Down by the River: Addressing the rights, needs and strengths of Fijian sexual and gender minorities in disaster risk reduction and humanitarian response.

The project team followed Fijian sexual and gender minorities ‘Down By The River’ as they shared stories of everyday life before and after Tropical Cyclone Winston. During the community-mapping sessions participants drew maps of their communities and places of significance including where they work, meet friends, feel safe or unsafe. In addition to use as aides-memoire during individual story-sharing, the maps highlighted common interests. The most striking of these was the importance of places for individuals and groups to get away from the stresses of public or private life experienced by sexual and gender minorities. These places — often down by the river, by the sea, under the bridge, or at the nightclub — were sometimes places to recover after a beating, sometimes places of peaceful solitude, and sometimes places for close friends and chosen family to meet, provide mutual support, share information (and gossip), dance, sing, and more. They are a spatial dimension of the informal networks that help many people within sexual and gender minorities to survive within a hostile or unsympathetic world.

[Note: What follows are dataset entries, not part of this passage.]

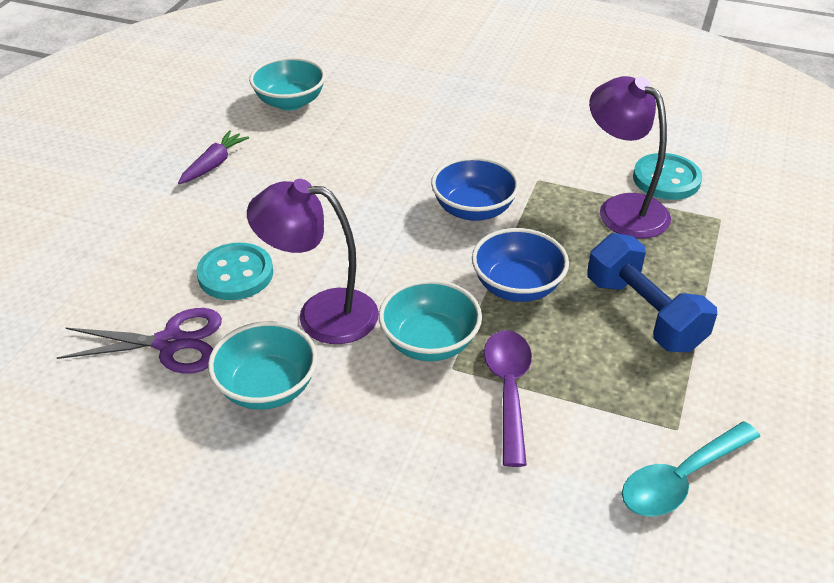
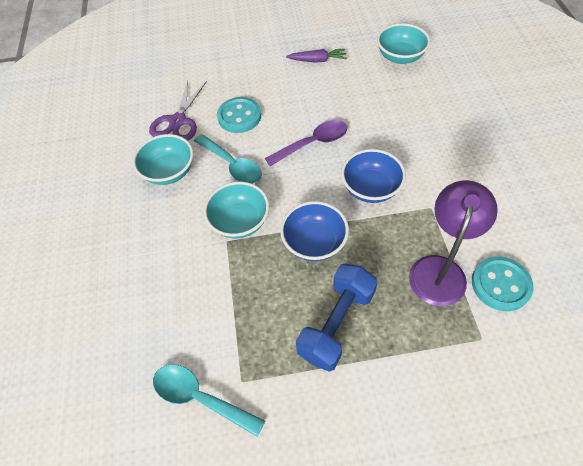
camera: 65 degrees right, 15 degrees up
(170, 343) = (178, 121): purple scissors -> purple scissors turned 45 degrees clockwise
(321, 314) = (232, 165): purple lamp -> turquoise spoon
(508, 390) = (224, 276): purple spoon -> purple spoon (313, 143)

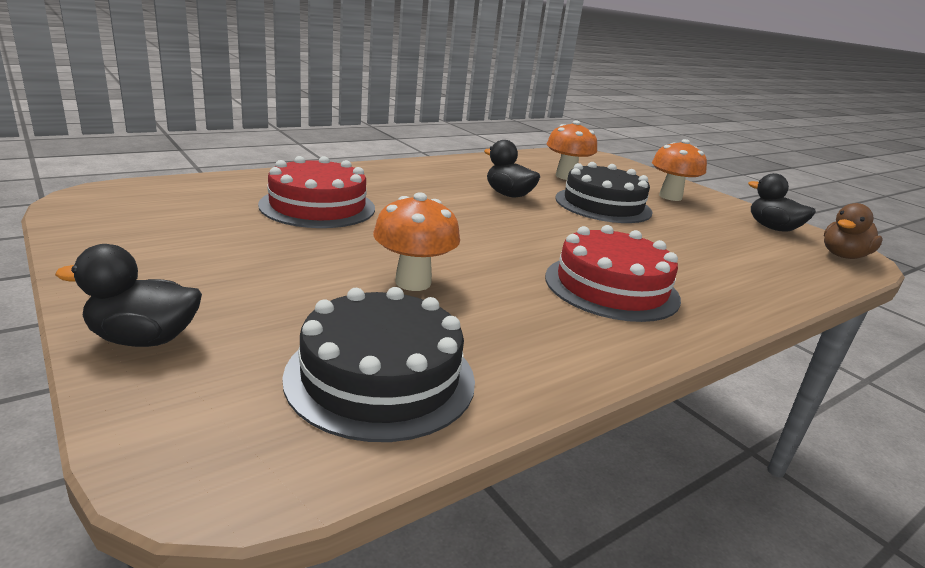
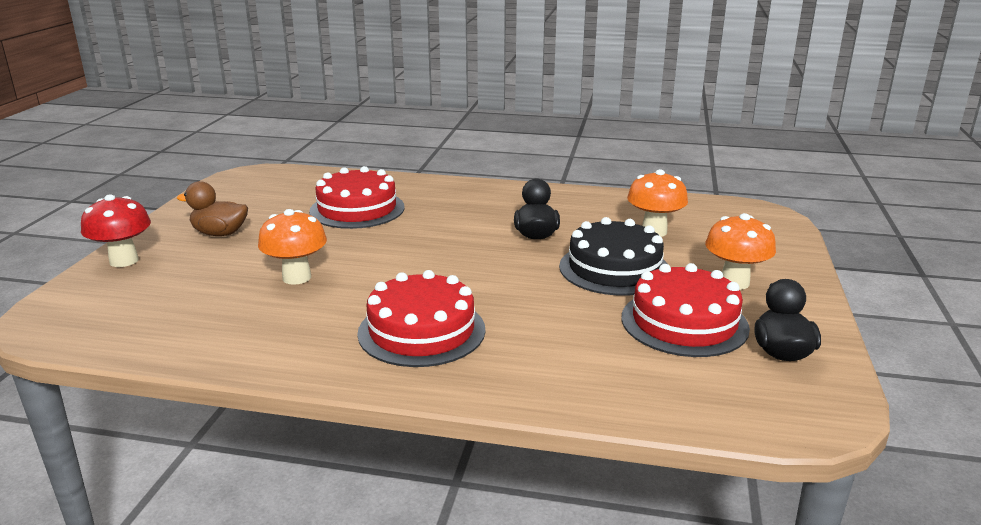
camera: 50 degrees right, 0 degrees up
(144, 339) = (124, 261): black duck -> red mushroom
(380, 377) = (167, 319): black cake -> none
(707, 226) = (684, 322): none -> red cake
(843, 256) = (791, 409): brown duck -> brown duck (220, 233)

The development of Down By The River is part of Oxfam’s Pacific humanitarian capacity building project funded by the Australian Government Department of Foreign Affairs and Trade through the Humanitarian Partnership Agreement. Oxfam country offices nominated areas for investigation that constituted gaps to be addressed by future humanitarian capacity building initiatives. While concluding the recovery efforts for TC Winston, Oxfam in Fiji noted a gap in sexual and gender minority inclusion, leading Oxfam Australia to commission Edge Effect, and for Oxfam in Fiji to engage Fiji Rainbow Pride Foundation for this research project.